▸ **Work task**: In the records that come next, find every line with "read". Return those lines.

▸ **Recorded data**:
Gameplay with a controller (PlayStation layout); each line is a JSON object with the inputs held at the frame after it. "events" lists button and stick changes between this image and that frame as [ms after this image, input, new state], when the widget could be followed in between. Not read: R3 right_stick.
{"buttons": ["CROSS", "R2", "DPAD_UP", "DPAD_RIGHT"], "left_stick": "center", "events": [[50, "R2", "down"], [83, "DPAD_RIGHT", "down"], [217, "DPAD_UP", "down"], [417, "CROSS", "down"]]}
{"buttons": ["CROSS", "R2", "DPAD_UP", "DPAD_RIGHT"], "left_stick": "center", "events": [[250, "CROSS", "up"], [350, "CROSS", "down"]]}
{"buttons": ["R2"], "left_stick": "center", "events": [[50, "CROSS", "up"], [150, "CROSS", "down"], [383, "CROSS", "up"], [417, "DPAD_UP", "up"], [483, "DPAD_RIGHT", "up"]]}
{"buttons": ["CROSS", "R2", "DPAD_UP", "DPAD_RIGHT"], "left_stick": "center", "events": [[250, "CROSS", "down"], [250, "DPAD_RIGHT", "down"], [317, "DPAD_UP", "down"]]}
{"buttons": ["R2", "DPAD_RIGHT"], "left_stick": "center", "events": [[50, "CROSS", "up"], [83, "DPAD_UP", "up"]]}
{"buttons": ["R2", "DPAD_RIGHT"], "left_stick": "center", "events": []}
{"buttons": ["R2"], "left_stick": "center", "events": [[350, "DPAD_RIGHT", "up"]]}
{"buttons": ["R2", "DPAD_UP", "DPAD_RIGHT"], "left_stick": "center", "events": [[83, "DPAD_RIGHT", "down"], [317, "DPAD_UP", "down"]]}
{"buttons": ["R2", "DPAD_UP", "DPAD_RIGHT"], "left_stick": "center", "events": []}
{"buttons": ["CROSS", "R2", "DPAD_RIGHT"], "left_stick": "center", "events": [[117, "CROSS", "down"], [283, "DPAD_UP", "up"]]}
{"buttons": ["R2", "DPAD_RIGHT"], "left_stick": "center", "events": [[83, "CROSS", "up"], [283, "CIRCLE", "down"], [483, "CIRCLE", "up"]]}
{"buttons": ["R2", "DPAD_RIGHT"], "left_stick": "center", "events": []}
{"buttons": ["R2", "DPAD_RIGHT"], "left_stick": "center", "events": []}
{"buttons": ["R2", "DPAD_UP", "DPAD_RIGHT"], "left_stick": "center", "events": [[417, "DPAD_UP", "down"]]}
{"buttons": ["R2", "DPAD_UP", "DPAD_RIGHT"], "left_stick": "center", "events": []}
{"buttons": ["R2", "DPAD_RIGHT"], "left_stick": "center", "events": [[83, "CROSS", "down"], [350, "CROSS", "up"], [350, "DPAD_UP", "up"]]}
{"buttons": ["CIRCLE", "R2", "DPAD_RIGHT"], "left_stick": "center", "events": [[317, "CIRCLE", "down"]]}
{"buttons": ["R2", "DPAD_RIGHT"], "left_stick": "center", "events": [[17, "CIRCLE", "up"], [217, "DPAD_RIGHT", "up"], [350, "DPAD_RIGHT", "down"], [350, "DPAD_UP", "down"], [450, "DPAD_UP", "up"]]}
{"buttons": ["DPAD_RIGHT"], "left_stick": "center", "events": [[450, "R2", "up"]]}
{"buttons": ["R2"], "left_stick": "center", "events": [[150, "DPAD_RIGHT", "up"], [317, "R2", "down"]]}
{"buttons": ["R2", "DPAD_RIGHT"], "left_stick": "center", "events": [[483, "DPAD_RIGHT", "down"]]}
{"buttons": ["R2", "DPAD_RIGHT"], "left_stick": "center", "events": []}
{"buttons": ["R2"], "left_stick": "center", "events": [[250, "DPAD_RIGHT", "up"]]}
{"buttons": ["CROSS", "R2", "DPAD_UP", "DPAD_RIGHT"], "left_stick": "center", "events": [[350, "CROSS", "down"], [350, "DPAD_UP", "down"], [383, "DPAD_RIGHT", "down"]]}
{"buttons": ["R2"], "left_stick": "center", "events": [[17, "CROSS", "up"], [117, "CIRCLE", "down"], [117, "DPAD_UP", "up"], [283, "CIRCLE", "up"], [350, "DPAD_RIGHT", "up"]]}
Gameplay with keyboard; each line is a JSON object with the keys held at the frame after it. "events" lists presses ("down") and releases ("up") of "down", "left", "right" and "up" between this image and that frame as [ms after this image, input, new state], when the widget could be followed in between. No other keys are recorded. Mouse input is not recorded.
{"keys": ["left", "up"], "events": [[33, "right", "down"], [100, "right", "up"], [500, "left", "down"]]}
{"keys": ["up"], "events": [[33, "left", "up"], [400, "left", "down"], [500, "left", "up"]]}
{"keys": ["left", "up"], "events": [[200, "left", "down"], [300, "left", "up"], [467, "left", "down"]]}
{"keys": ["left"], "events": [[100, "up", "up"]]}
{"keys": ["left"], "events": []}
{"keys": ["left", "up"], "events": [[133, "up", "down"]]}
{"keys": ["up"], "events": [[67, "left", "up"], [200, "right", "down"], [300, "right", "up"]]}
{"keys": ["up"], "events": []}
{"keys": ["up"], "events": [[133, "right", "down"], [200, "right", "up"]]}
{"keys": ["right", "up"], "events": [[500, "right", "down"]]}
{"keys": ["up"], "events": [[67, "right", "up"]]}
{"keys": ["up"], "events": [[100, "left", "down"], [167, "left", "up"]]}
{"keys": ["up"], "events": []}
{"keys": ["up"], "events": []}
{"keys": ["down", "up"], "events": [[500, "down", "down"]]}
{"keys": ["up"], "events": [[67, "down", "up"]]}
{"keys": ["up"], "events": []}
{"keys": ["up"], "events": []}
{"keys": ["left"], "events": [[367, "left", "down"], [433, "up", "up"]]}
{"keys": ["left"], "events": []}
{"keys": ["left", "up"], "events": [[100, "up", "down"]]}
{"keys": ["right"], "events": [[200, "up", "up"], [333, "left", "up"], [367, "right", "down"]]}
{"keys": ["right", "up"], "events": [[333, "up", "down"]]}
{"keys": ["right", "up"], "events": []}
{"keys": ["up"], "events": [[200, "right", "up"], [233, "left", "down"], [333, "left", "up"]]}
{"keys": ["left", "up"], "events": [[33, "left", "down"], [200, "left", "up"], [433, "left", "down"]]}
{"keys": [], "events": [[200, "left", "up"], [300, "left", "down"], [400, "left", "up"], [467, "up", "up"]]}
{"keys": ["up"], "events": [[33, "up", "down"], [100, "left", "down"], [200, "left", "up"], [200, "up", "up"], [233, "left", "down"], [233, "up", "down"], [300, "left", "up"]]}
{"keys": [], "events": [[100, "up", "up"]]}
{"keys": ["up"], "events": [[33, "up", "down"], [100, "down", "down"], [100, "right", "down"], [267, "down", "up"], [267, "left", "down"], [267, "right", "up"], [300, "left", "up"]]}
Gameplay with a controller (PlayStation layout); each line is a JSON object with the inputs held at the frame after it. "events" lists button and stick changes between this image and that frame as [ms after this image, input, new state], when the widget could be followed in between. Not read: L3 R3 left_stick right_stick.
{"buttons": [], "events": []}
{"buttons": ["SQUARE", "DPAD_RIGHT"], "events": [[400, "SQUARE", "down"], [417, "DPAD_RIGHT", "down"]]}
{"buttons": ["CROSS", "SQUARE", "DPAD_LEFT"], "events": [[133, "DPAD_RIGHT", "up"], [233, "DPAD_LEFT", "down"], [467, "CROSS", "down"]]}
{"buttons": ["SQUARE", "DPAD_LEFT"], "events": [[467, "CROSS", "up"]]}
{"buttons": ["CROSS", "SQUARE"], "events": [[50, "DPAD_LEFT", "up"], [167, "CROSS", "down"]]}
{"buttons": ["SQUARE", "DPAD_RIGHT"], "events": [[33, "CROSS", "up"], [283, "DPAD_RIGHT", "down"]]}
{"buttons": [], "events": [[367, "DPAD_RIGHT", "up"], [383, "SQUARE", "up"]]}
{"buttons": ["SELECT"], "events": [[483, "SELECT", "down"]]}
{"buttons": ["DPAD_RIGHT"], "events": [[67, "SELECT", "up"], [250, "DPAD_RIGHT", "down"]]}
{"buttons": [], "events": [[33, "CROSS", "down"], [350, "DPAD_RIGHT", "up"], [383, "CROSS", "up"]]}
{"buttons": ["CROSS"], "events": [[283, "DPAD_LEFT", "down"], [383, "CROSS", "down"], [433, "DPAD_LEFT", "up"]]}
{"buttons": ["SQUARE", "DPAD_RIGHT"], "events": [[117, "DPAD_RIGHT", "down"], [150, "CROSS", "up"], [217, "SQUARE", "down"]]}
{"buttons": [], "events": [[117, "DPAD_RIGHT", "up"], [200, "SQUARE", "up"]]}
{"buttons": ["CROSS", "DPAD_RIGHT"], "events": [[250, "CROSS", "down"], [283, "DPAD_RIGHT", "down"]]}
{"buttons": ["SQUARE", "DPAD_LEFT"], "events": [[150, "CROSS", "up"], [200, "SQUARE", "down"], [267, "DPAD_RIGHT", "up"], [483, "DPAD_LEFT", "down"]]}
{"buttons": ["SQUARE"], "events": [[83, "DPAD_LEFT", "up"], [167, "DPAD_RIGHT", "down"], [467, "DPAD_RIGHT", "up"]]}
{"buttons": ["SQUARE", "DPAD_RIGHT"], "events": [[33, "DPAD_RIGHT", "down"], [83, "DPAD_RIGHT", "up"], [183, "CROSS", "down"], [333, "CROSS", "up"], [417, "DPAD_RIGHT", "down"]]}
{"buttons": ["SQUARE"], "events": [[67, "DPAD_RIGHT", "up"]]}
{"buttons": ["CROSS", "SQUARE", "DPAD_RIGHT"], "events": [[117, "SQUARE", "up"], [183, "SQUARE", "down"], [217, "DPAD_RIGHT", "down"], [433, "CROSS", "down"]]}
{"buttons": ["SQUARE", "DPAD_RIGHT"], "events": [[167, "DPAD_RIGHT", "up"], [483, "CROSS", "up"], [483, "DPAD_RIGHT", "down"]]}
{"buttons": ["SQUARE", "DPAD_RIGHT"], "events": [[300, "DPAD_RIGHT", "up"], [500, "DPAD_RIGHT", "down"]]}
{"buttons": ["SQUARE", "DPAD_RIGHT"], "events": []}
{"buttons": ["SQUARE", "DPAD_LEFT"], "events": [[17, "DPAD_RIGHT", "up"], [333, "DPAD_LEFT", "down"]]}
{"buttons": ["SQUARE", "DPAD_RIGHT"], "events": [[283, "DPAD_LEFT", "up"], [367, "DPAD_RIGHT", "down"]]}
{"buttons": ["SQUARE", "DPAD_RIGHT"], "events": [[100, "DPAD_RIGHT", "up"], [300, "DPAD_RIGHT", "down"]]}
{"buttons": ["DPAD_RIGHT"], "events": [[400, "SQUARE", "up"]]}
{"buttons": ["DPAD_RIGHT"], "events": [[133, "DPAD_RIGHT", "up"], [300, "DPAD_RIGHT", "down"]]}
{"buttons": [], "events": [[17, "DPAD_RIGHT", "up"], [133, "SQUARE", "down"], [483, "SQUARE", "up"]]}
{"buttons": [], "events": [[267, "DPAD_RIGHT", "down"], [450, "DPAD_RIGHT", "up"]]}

▸ **Output**:
Gameplay with a controller (PlayStation layout); each line is a JSON object with the inputs held at the frame after it. "events" lists button and stick changes between this image and that frame as [ms after this image, input, new state], when the widget could be followed in between. Not read: R3 right_stick.
Gameplay with a controller (PlayStation layout); each line is a JSON object with the inputs held at the frame after it. "events" lists button and stick changes between this image and that frame as [ms after this image, input, new state], when the widget could be followed in between. Not read: L3 R3 left_stick right_stick.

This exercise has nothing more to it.